Regardless... One of the things everyone seems to love seeing is a live view from the cab of the locomotive, and these cameras appear perfect for the task, at least for everything down to HO. The module itself is 5/16" square, with a fine ribbon cable coming out of one side. The lens is maybe 1/16", but supports video up to 1200x1600 @ 15fps, or 30fps at lower resolutions. And this series of cameras has libraries available for use on arduinos, so hookup should be a snap (he says as he looks in fear at the microscopic surface-mount pins on the connector...). So I'm excited to get this hooked up and start sending images to my server, to see how much of the wifi bandwidth this will take up, and what kind of quality of image can be displayed from a web page. I can get a decent enough view from a simple 400x200 image, and I believe I read that this camera will send image streams in jpeg format, so there would be some compression there.

Something that has occurred to me though, and perhaps someone can answer... In a steam engine, the boiler pretty much prevents the engineer from seeing a clear view directly in front, and in the pictures I've seen the engineer would be hanging out one side window or the other. So was there a preferred side to look out? Would there be any reason someone might normally sit on one side of the cab?


----------



## Big Ed (Jun 16, 2009)

Shdwdrgn said:


> Something that has occurred to me though, and perhaps someone can answer... In a steam engine, the boiler pretty much prevents the engineer from seeing a clear view directly in front, and in the pictures I've seen the engineer would be hanging out one side window or the other. So was there a preferred side to look out? Would there be any reason someone might normally sit on one side of the cab?


They sit on the right side, that is where all the controls are. 
There is a little window to look out to the front, down the side of the boiler, but I guess they can see better hanging out the window.
Plus it does get hot in the cab, so I guess the fresh air cools them off too.


----------



## DonR (Oct 18, 2012)

Shdwdrgn said:


> My brother just got a similar camera that is small enough to make an
> 'engineers' view video. He has been exsperimenting with an old 'cab'
> in the hope of an actual camera view thru the windshield.
> 
> Something that has occurred to me though, and perhaps someone can answer... In a steam engine, the boiler pretty much prevents the engineer from seeing a clear view directly in front, and in the pictures I've seen the engineer would be hanging out one side window or the other. So was there a preferred side to look out? Would there be any reason someone might normally sit on one side of the cab?

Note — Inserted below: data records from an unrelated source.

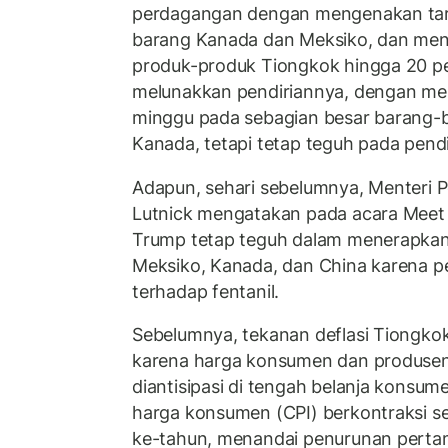
perdagangan dengan mengenakan tari
barang Kanada dan Meksiko, dan me
produk-produk Tiongkok hingga 20 p
melunakkan pendiriannya, dengan me
minggu pada sebagian besar barang-
Kanada, tetapi tetap teguh pada pend
Adapun, sehari sebelumnya, Menteri
Lutnick mengatakan pada acara Meet
Trump tetap teguh dalam menerapkan 
Meksiko, Kanada, dan China karena 
terhadap fentanil.
Sebelumnya, tekanan deflasi Tiongkok
karena harga konsumen dan produsen 
diantisipasi di tengah belanja konsum
harga konsumen (CPI) berkontraksi se
ke-tahun, menandai penurunan perta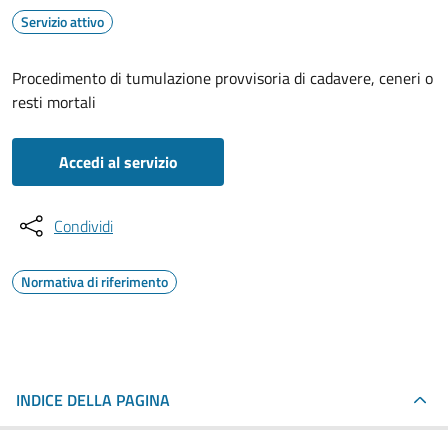
Servizio attivo
Procedimento di tumulazione provvisoria di cadavere, ceneri o
resti mortali
Accedi al servizio
Condividi
Normativa di riferimento
INDICE DELLA PAGINA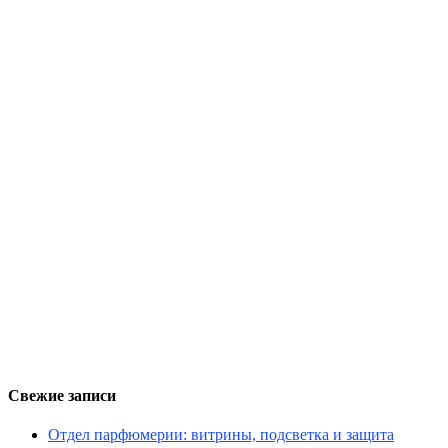
Свежие записи
Отдел парфюмерии: витрины, подсветка и защита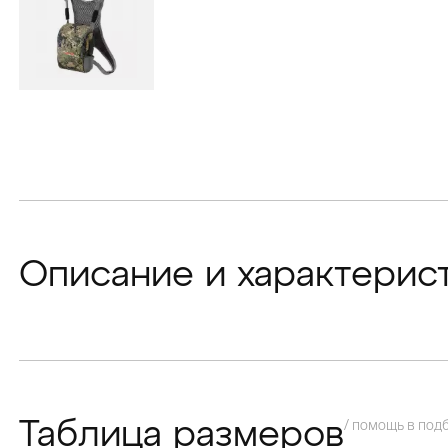
Описание и характерис
/ помощь в под
Таблица размеров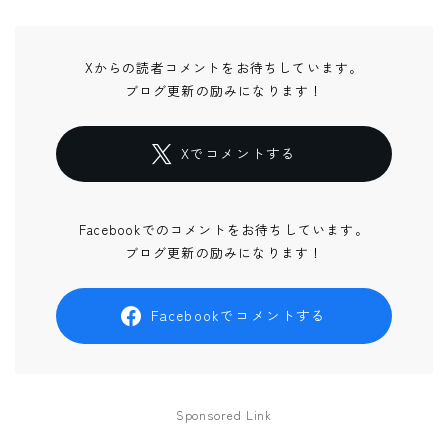
Xからの読者コメントをお待ちしています。
ブログ更新の励みになります！
Xでコメントする
Facebookでのコメントをお待ちしています。
ブログ更新の励みになります！
Facebookでコメントする
Sponsored Link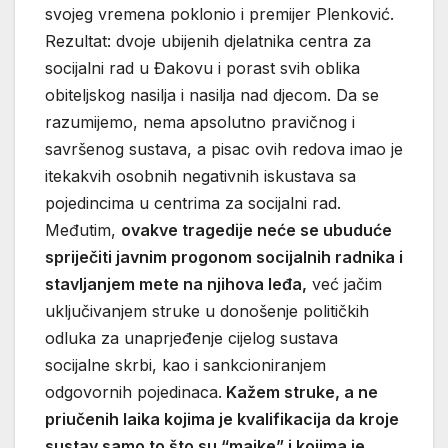
svojeg vremena poklonio i premijer Plenković.
Rezultat: dvoje ubijenih djelatnika centra za
socijalni rad u Đakovu i porast svih oblika
obiteljskog nasilja i nasilja nad djecom. Da se
razumijemo, nema apsolutno pravičnog i
savršenog sustava, a pisac ovih redova imao je
itekakvih osobnih negativnih iskustava sa
pojedincima u centrima za socijalni rad.
Međutim,
ovakve tragedije neće se ubuduće
spriječiti javnim progonom socijalnih radnika i
stavljanjem mete na njihova leđa,
već jačim
uključivanjem struke u donošenje političkih
odluka za unaprjeđenje cijelog sustava
socijalne skrbi, kao i sankcioniranjem
odgovornih pojedinaca.
Kažem struke, a ne
priučenih laika kojima je kvalifikacija da kroje
sustav samo to što su “majke” i kojima je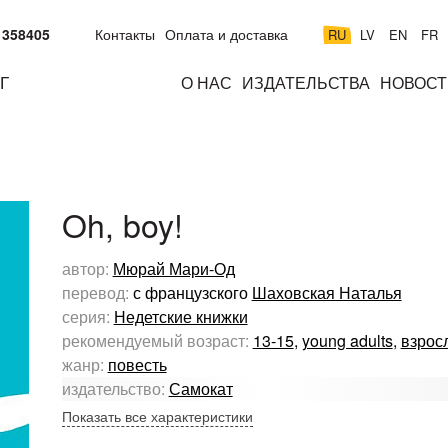
 358405
Контакты
Оплата и доставка
RU
LV
EN
FR
Г
О НАС
ИЗДАТЕЛЬСТВА
НОВОСТ
м
подросткам
взрослым
н
к
Oh, boy!
автор:
Мюрай Мари-Од
перевод:
с французского
Шаховская Наталья
серия:
Недетские книжки
рекомендуемый возраст:
13-15
,
young adults
,
взрос
жанр:
повесть
издательство:
Самокат
Показать все характеристики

I had the good fortune to get the opportunity to 'engineer' a prewar SW 1 at
the Portola Railroad Museum in California. Sitting in the engineers seat and
looking down that long nose is ok on a straightaway, but when the track
makes a left turn, you just hope the tracks are there, you can't see them.
That's when the fireman on the left seat watches.

Don


----------



## Shdwdrgn (Dec 23, 2014)

Thanks for the info. Now if I can just catch up on everything else and find time to write the next arduino article, then maybe I can find a little time to actually play with the camera...


----------